General Electric prévoit de supprimer 6 500 postes en Europe, dont 765 en France. Les syndicats dénoncent des licenciements boursiers.

France 3

General Electric a annoncé ce mercredi 13 janvier qu'il allait supprimer 6 500 postes en Europe. Dans les étages du siège français à Levallois-Perret (Hauts-de-Seine), les négociations sur le plan de départs volontaires a débuté. La direction commence à tailler dans les effectifs. Les salariés, eux, n'ont pas reçu confirmation de cette rumeur qui court depuis quelques semaines.

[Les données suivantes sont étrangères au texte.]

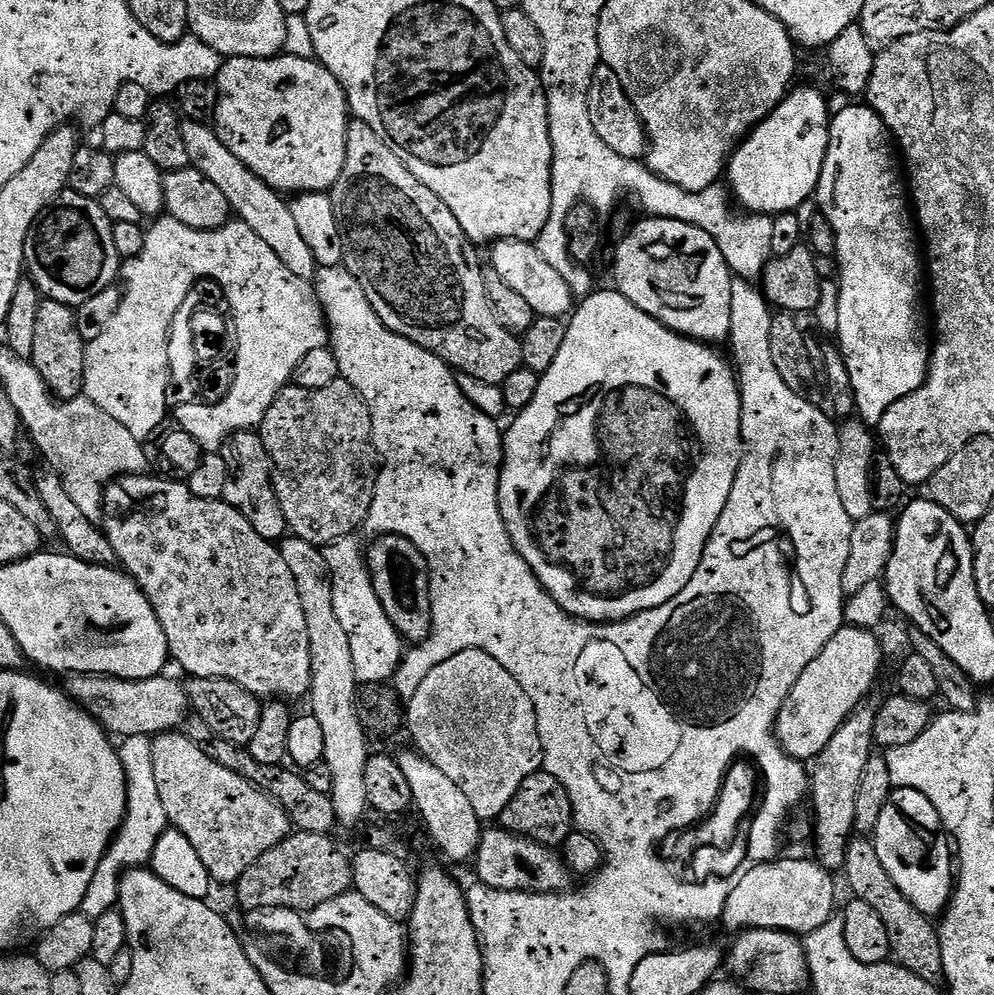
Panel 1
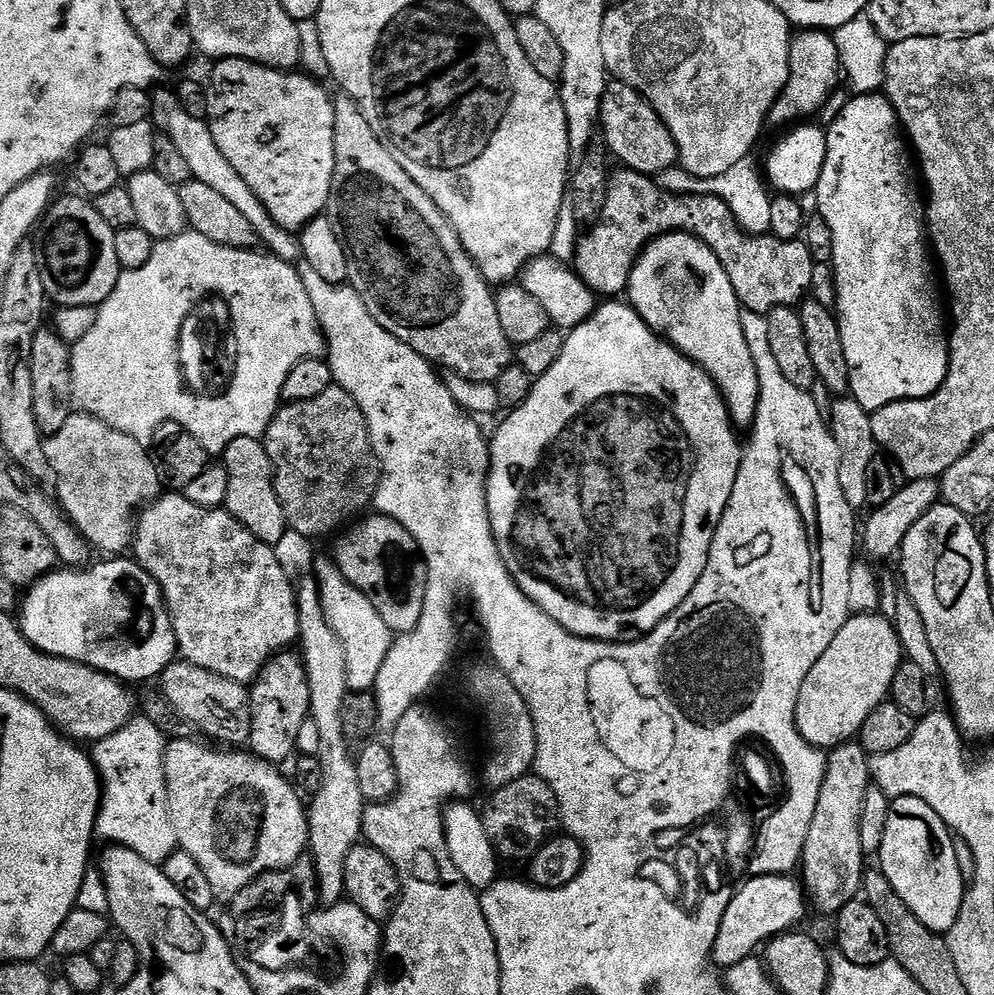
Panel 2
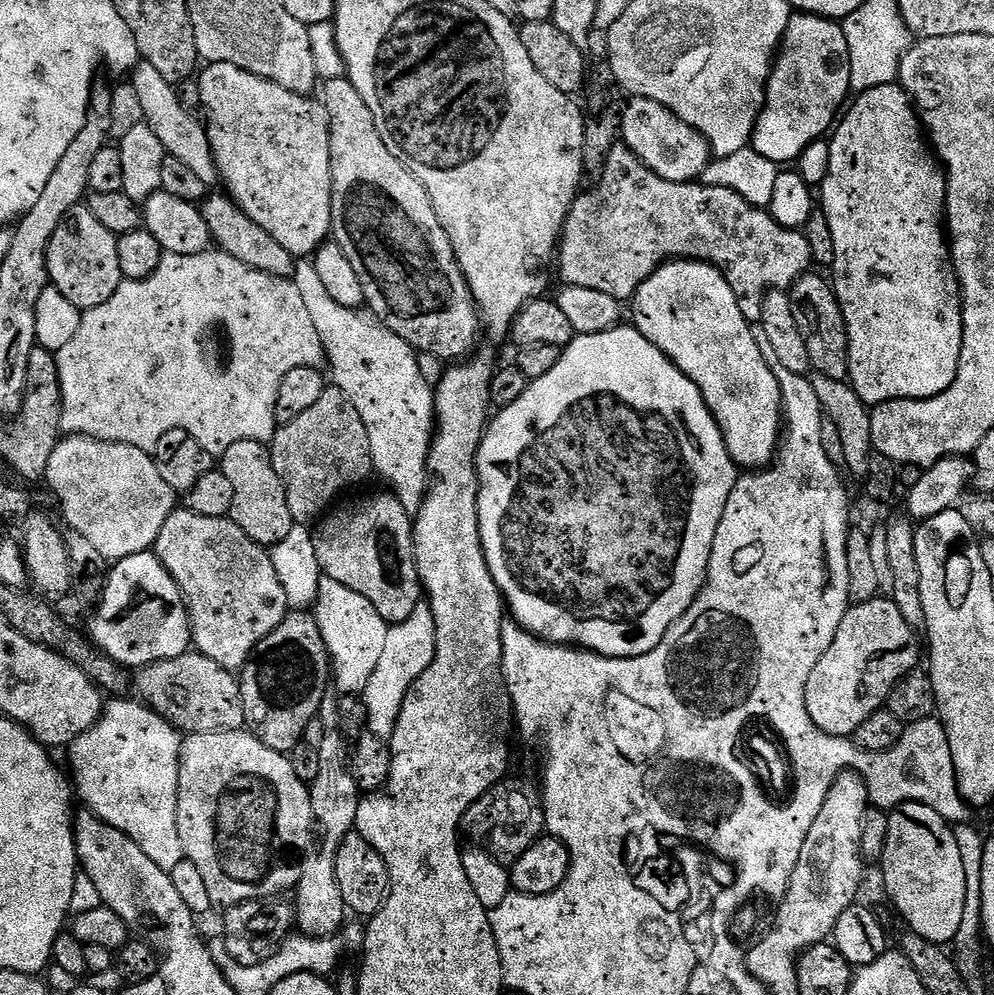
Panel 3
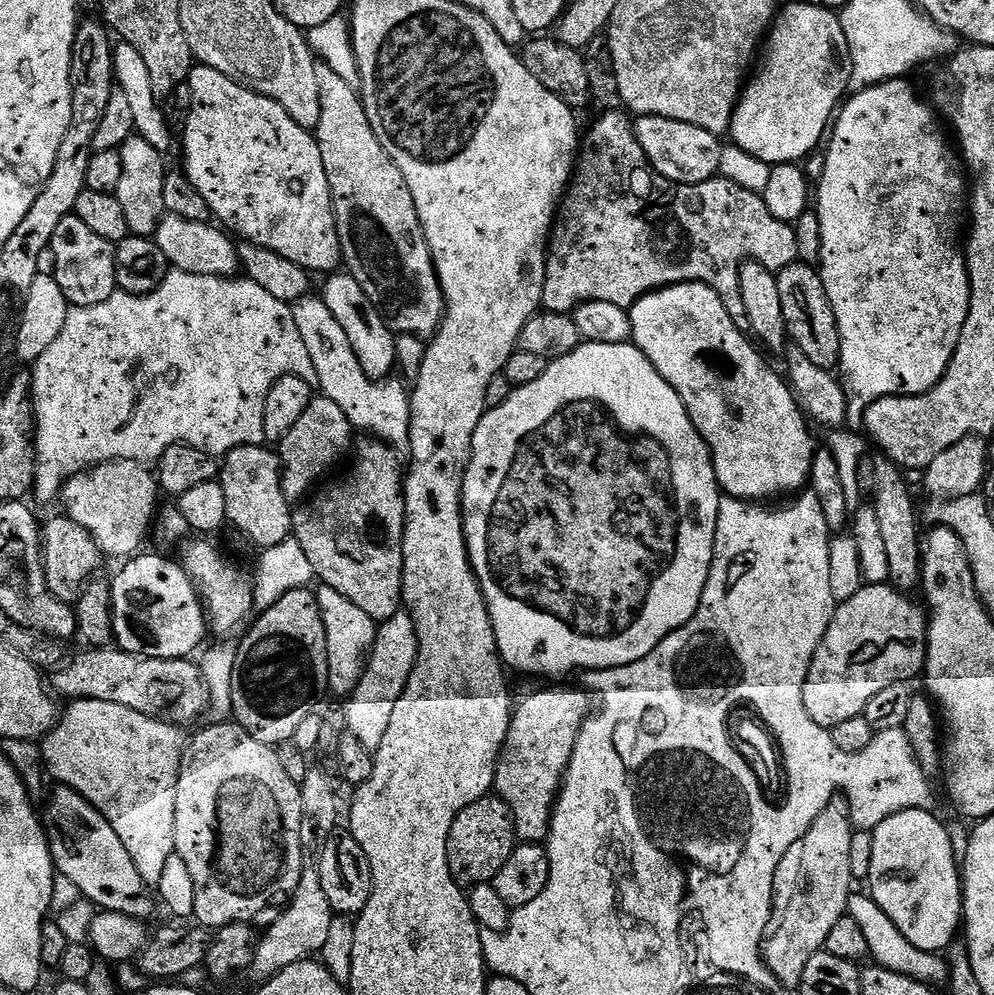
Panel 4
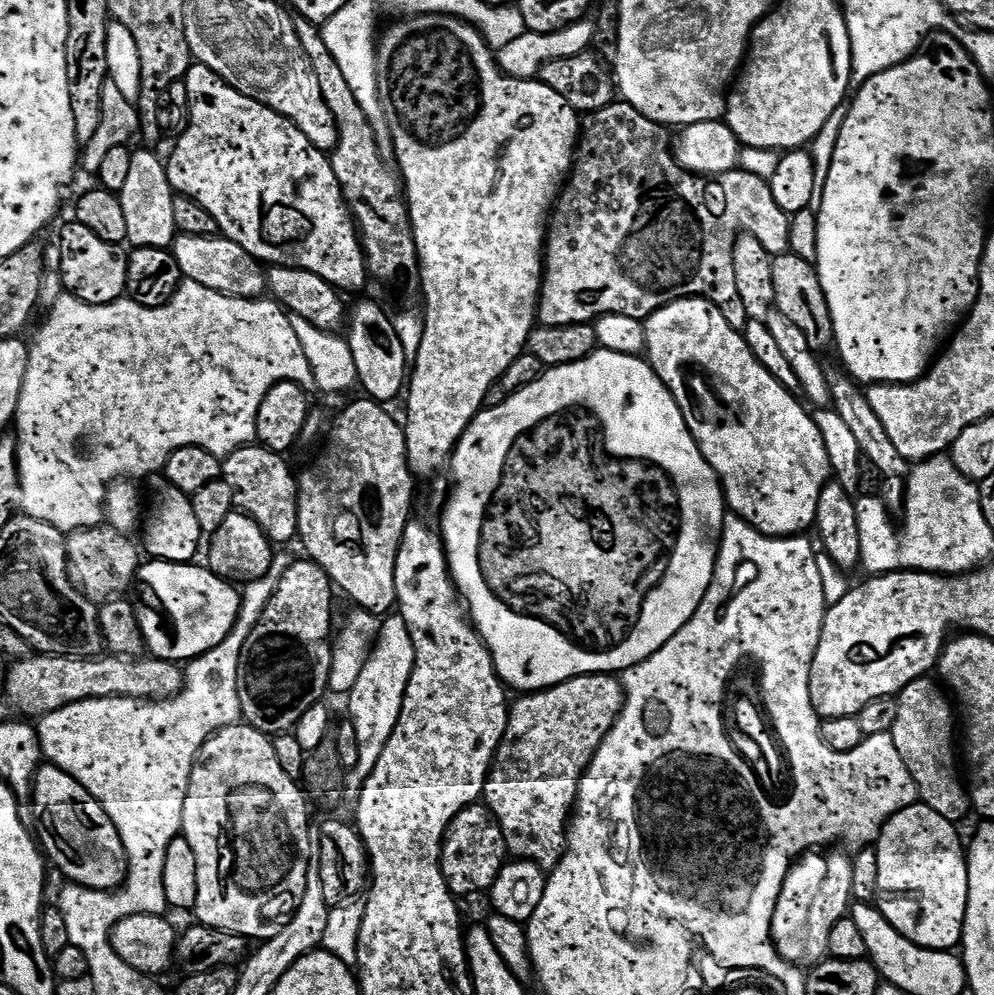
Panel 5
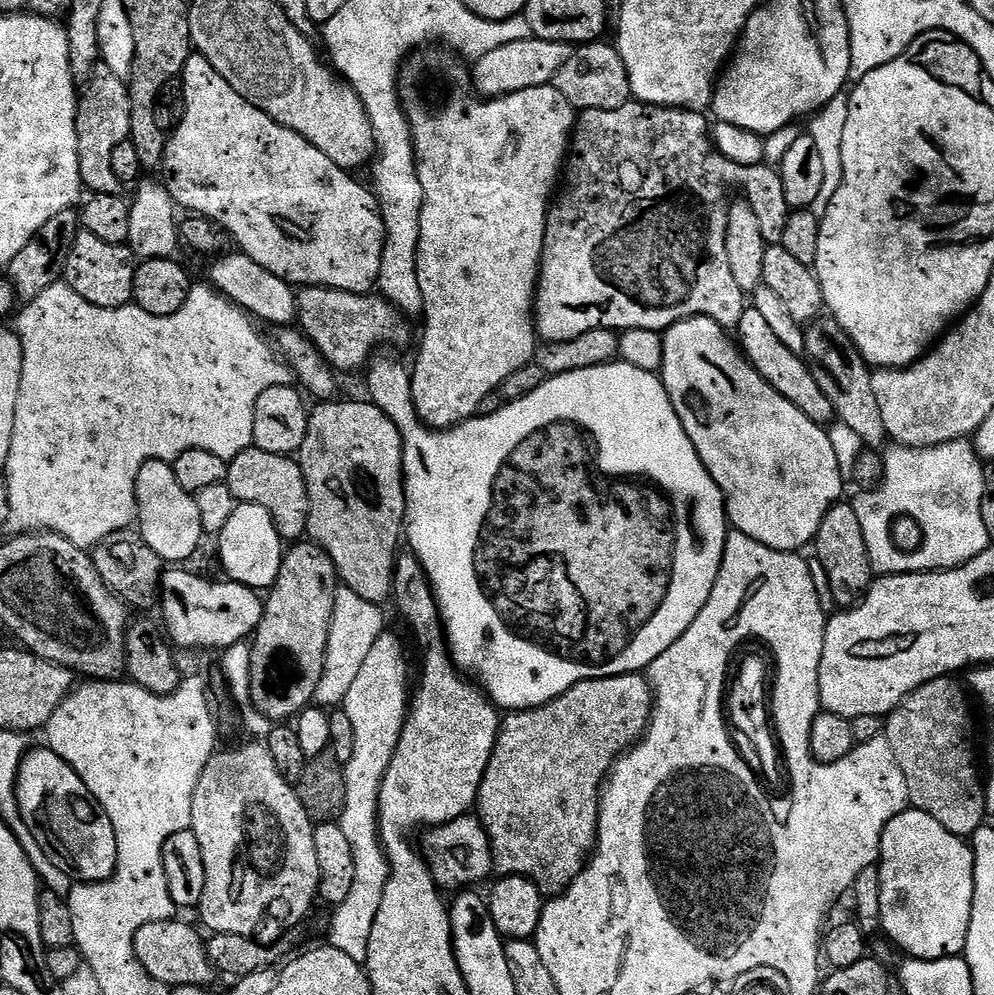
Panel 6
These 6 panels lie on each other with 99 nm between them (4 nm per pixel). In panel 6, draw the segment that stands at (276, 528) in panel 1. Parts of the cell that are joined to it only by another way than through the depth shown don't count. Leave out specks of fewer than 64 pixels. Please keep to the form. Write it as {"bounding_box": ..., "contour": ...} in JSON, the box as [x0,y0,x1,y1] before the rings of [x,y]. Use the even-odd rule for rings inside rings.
{"bounding_box":[228,447,308,542],"contour":[[[256,447],[246,449],[238,458],[228,461],[230,494],[241,504],[262,506],[273,519],[284,542],[300,542],[308,531],[308,487],[299,463],[292,456],[266,454]]]}

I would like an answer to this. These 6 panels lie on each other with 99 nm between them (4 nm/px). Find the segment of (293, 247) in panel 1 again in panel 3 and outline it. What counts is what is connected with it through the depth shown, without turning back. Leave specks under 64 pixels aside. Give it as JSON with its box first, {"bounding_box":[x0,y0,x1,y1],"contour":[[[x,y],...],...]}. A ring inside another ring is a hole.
{"bounding_box":[130,62,218,185],"contour":[[[143,62],[131,69],[130,76],[132,88],[138,90],[138,102],[142,102],[144,123],[150,126],[150,130],[154,130],[154,134],[158,134],[158,142],[162,142],[165,153],[178,158],[178,162],[185,164],[193,174],[198,174],[202,182],[215,185],[218,173],[216,159],[208,141],[208,129],[193,113],[182,110],[179,91],[168,84],[166,78],[154,70],[154,66]]]}

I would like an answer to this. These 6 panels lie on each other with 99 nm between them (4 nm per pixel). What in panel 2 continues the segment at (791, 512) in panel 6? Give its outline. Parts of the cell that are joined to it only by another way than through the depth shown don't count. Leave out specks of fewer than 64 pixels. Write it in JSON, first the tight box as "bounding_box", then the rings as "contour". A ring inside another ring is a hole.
{"bounding_box":[626,232,760,429],"contour":[[[668,232],[657,236],[645,244],[636,258],[628,279],[626,300],[657,336],[665,337],[686,358],[706,370],[708,377],[720,387],[733,425],[737,429],[747,429],[756,417],[760,393],[758,370],[754,370],[754,357],[746,346],[746,334],[742,334],[742,309],[734,294],[734,286],[730,278],[726,278],[726,270],[722,270],[722,262],[718,262],[714,250],[689,232]]]}

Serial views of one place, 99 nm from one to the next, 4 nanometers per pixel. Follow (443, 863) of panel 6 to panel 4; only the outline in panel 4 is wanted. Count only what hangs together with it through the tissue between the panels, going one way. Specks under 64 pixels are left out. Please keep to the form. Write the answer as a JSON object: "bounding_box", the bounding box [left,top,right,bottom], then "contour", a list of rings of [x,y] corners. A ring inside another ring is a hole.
{"bounding_box":[454,794,518,886],"contour":[[[489,794],[483,800],[474,802],[462,814],[458,814],[454,829],[454,871],[456,879],[464,886],[475,886],[495,881],[501,872],[510,862],[512,852],[518,847],[518,833],[516,830],[516,817],[512,813],[512,807],[499,795]]]}

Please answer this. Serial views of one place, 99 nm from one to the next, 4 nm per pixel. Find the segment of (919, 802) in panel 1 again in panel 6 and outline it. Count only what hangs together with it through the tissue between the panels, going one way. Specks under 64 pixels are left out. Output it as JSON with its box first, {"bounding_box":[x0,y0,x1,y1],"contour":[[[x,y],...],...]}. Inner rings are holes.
{"bounding_box":[880,807,974,960],"contour":[[[909,807],[886,827],[880,843],[880,928],[917,960],[959,956],[970,930],[974,902],[974,854],[967,839],[950,834],[930,814]]]}

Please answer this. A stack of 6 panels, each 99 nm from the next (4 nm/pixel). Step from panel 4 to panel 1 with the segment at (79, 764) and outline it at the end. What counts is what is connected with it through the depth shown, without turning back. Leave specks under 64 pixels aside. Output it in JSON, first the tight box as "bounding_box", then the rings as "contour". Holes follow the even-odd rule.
{"bounding_box":[80,736,168,922],"contour":[[[146,736],[123,737],[118,751],[120,761],[128,783],[128,813],[120,823],[116,836],[108,853],[102,858],[94,878],[90,882],[90,890],[86,890],[86,898],[82,898],[80,912],[93,922],[104,912],[113,911],[120,898],[120,877],[131,868],[147,865],[154,854],[154,846],[158,846],[158,838],[168,831],[168,815],[162,806],[162,798],[158,798],[158,781],[154,778],[154,754],[152,740]]]}

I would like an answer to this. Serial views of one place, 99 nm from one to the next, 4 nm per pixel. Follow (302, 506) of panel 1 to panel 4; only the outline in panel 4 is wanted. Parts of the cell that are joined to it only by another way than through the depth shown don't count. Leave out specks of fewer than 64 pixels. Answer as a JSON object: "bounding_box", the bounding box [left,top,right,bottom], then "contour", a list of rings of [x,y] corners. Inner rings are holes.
{"bounding_box":[278,394,354,502],"contour":[[[320,394],[310,402],[310,406],[306,406],[306,414],[294,422],[290,434],[278,441],[280,477],[289,502],[303,501],[317,487],[315,484],[347,454],[352,435],[354,429],[350,418],[346,418],[346,410],[342,410],[338,402],[330,402],[330,398]]]}

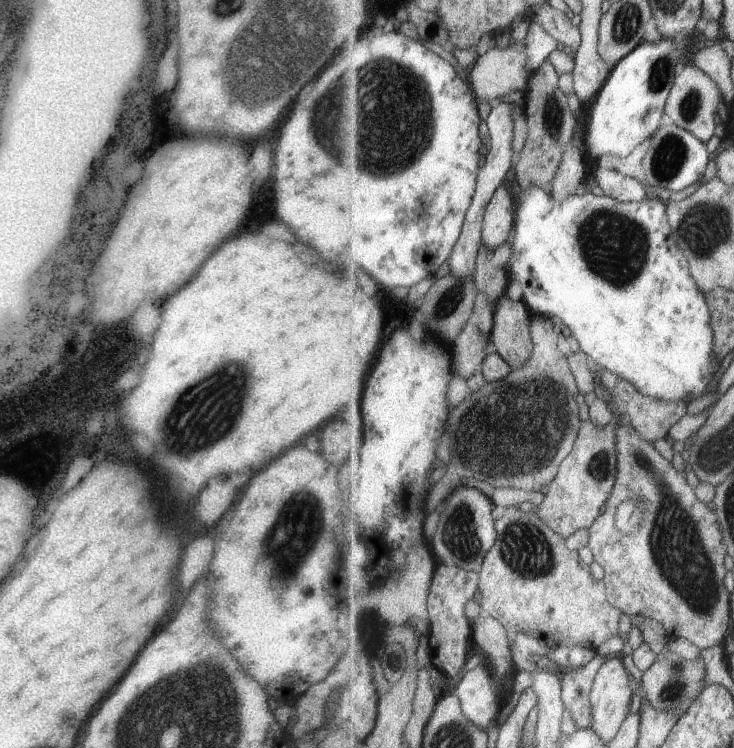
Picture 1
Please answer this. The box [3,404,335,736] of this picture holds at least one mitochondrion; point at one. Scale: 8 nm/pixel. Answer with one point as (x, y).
(300, 540)

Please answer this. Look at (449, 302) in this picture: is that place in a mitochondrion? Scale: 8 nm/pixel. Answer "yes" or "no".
yes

À la sortie du comité d'entreprise, les syndicalistes sont sous le choc. La direction évoque un marché difficile.

Trois sites franciliens touchés

Pour chaque emploi supprimé, General Electric s'expose à 50 000 euros de pénalités financières. Les salariés sont tous issus de la branche énergie d'Alstom, rachetée il y a à peine deux mois par le géant américain. Les sites de Levallois, La Défense et Massy sont concernés par cette restructuration dont le processus devrait prendre 18 mois. Le PDG de General Electric ne l'avait pas caché, il comptait restructurer les services administratifs et d'ingénierie. Mais au moment du rapprochement avec Alstom, il s'engageait également à créer parallèlement 1 000 postes en France.